Discretionary Access Control (DAC) — the resource owner decides who gets access. Standard file system permissions (owner sets read/write/execute). Flexible but vulnerable to user error — owners may grant overly broad permissions.
Role-Based Access Control (RBAC) — permissions are assigned to roles, and users are assigned to roles. An "Accountant" role has access to financial systems; a "Developer" role has access to code repositories. Simplifies administration in large organizations because you manage role assignments rather than individual permissions.
Rule-Based Access Control — access decisions based on predefined rules (time of day, location, device type). Often combined with other models: "RBAC permissions apply, but only from the corporate network during business hours."
Attribute-Based Access Control (ABAC) — the most granular model. Access decisions evaluate multiple attributes of the subject (user role, department, clearance), object (data classification, sensitivity), and environment (time, location, device posture). Policies: "Allow access to financial reports IF user.role=CFO AND data.classification≤Confidential AND time=business_hours AND device.compliance=true."

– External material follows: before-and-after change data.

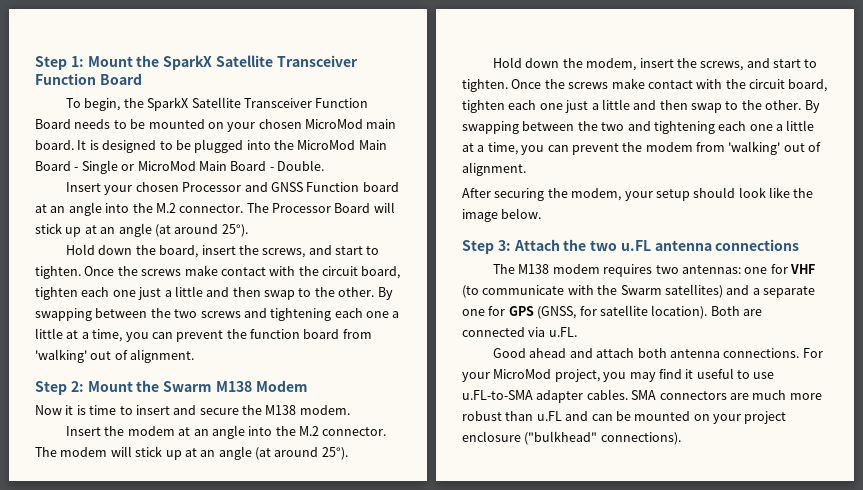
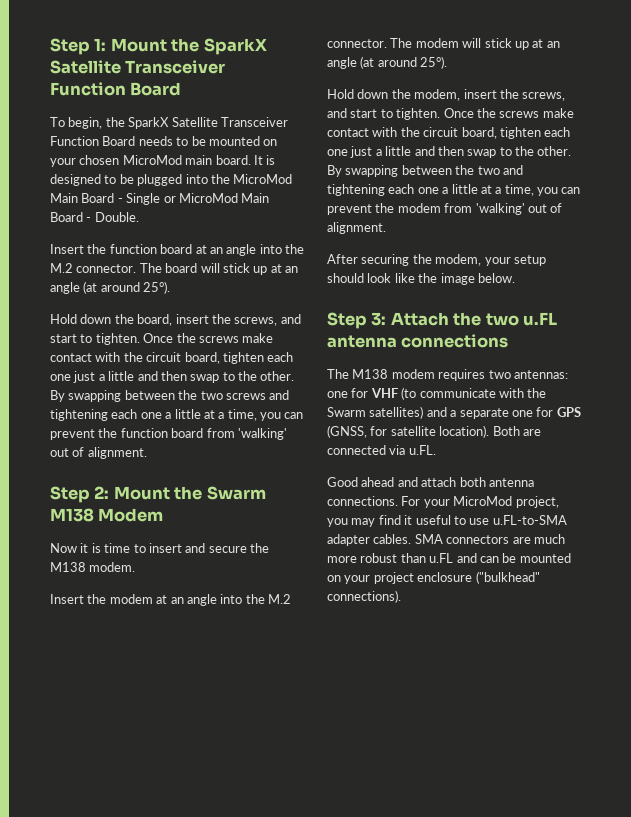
[104,182,360,195] your chosen Processor and GNSS Function -> [87,244,157,254] the function
[272,203,371,213] Processor Board -> [165,263,198,273] board

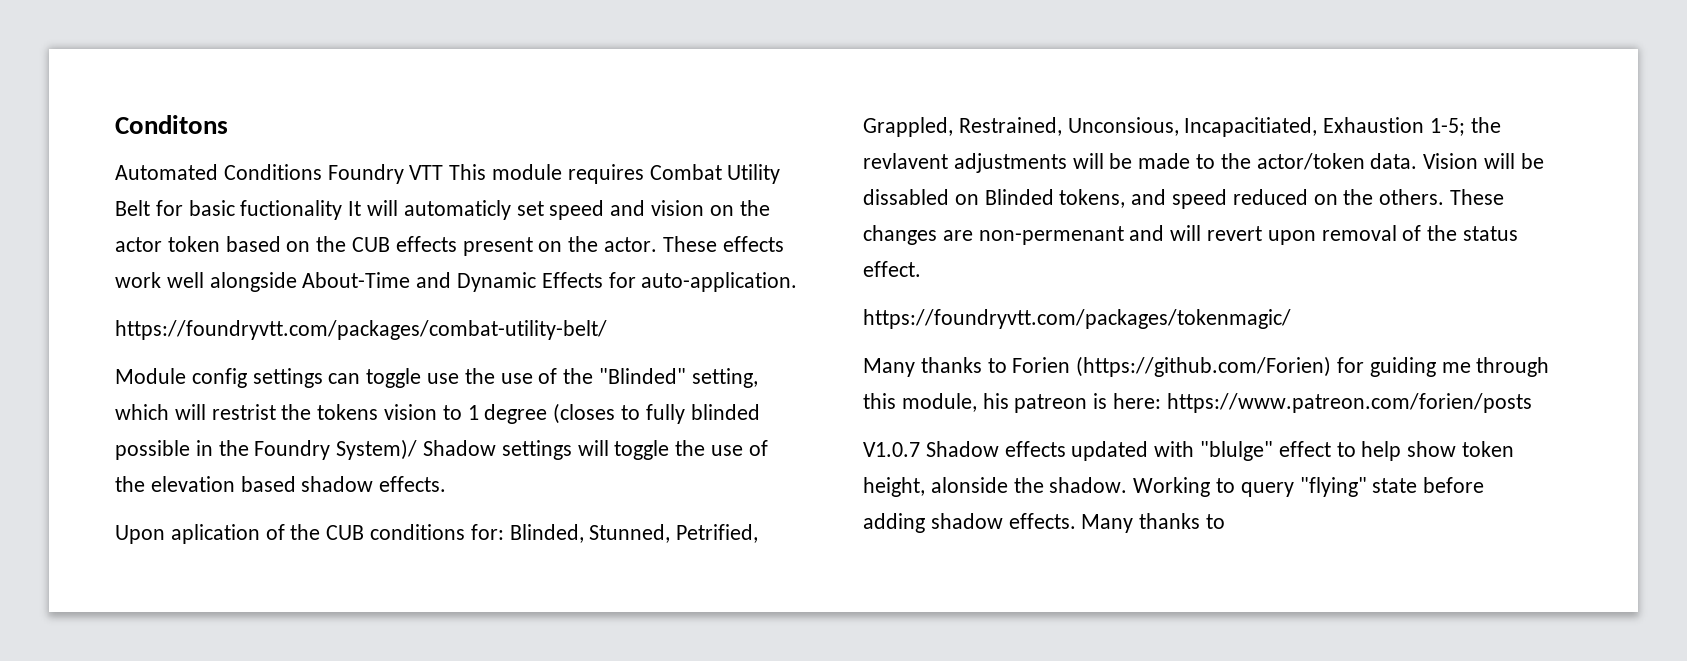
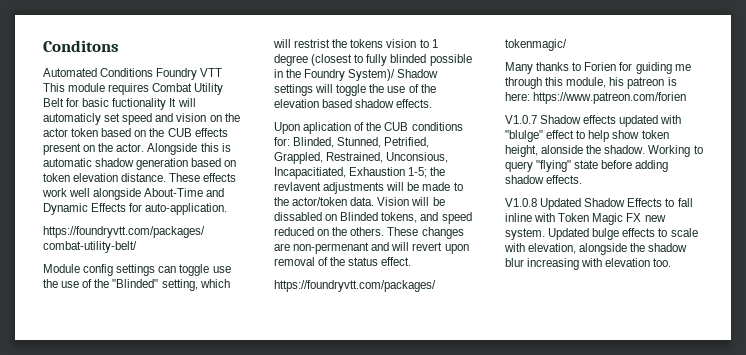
(658, 244) none -> [147,143,231,155] [43,158,237,170] [43,173,167,182] Alongside this is automatic shadow generation based on token elevation distance.
[553,403,616,424] (closes -> [311,54,353,66] (closest
[1076,356,1332,377] (https://github.com/Forien) -> (617, 66) none
[1166,393,1532,413] https://www.patreon.com/forien/posts -> [533,92,687,104] https://www.patreon.com/forien
[1081,513,1226,533] Many thanks to -> [505,198,693,210] [505,213,666,225] [505,228,698,240] [504,243,688,255] [505,258,672,270] // V1.0.8 Updated Shadow Effects to fall inline with Token Magic FX new system. Updated bulge effects to scale with elevation, alongside the shadow blur increasing with elevation too.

Time-based access — restricting access to specific time windows. Administrative access might only be available during maintenance windows.
Least privilege — granting only the minimum permissions needed to perform a job function. Applies to all models.
⚠️ Exam Trap: RBAC assigns permissions to roles, not to users directly. ABAC evaluates multiple attributes per access decision. MAC uses labels and is enforced by the system. DAC is enforced by the resource owner. The key distinction: who makes the access decision?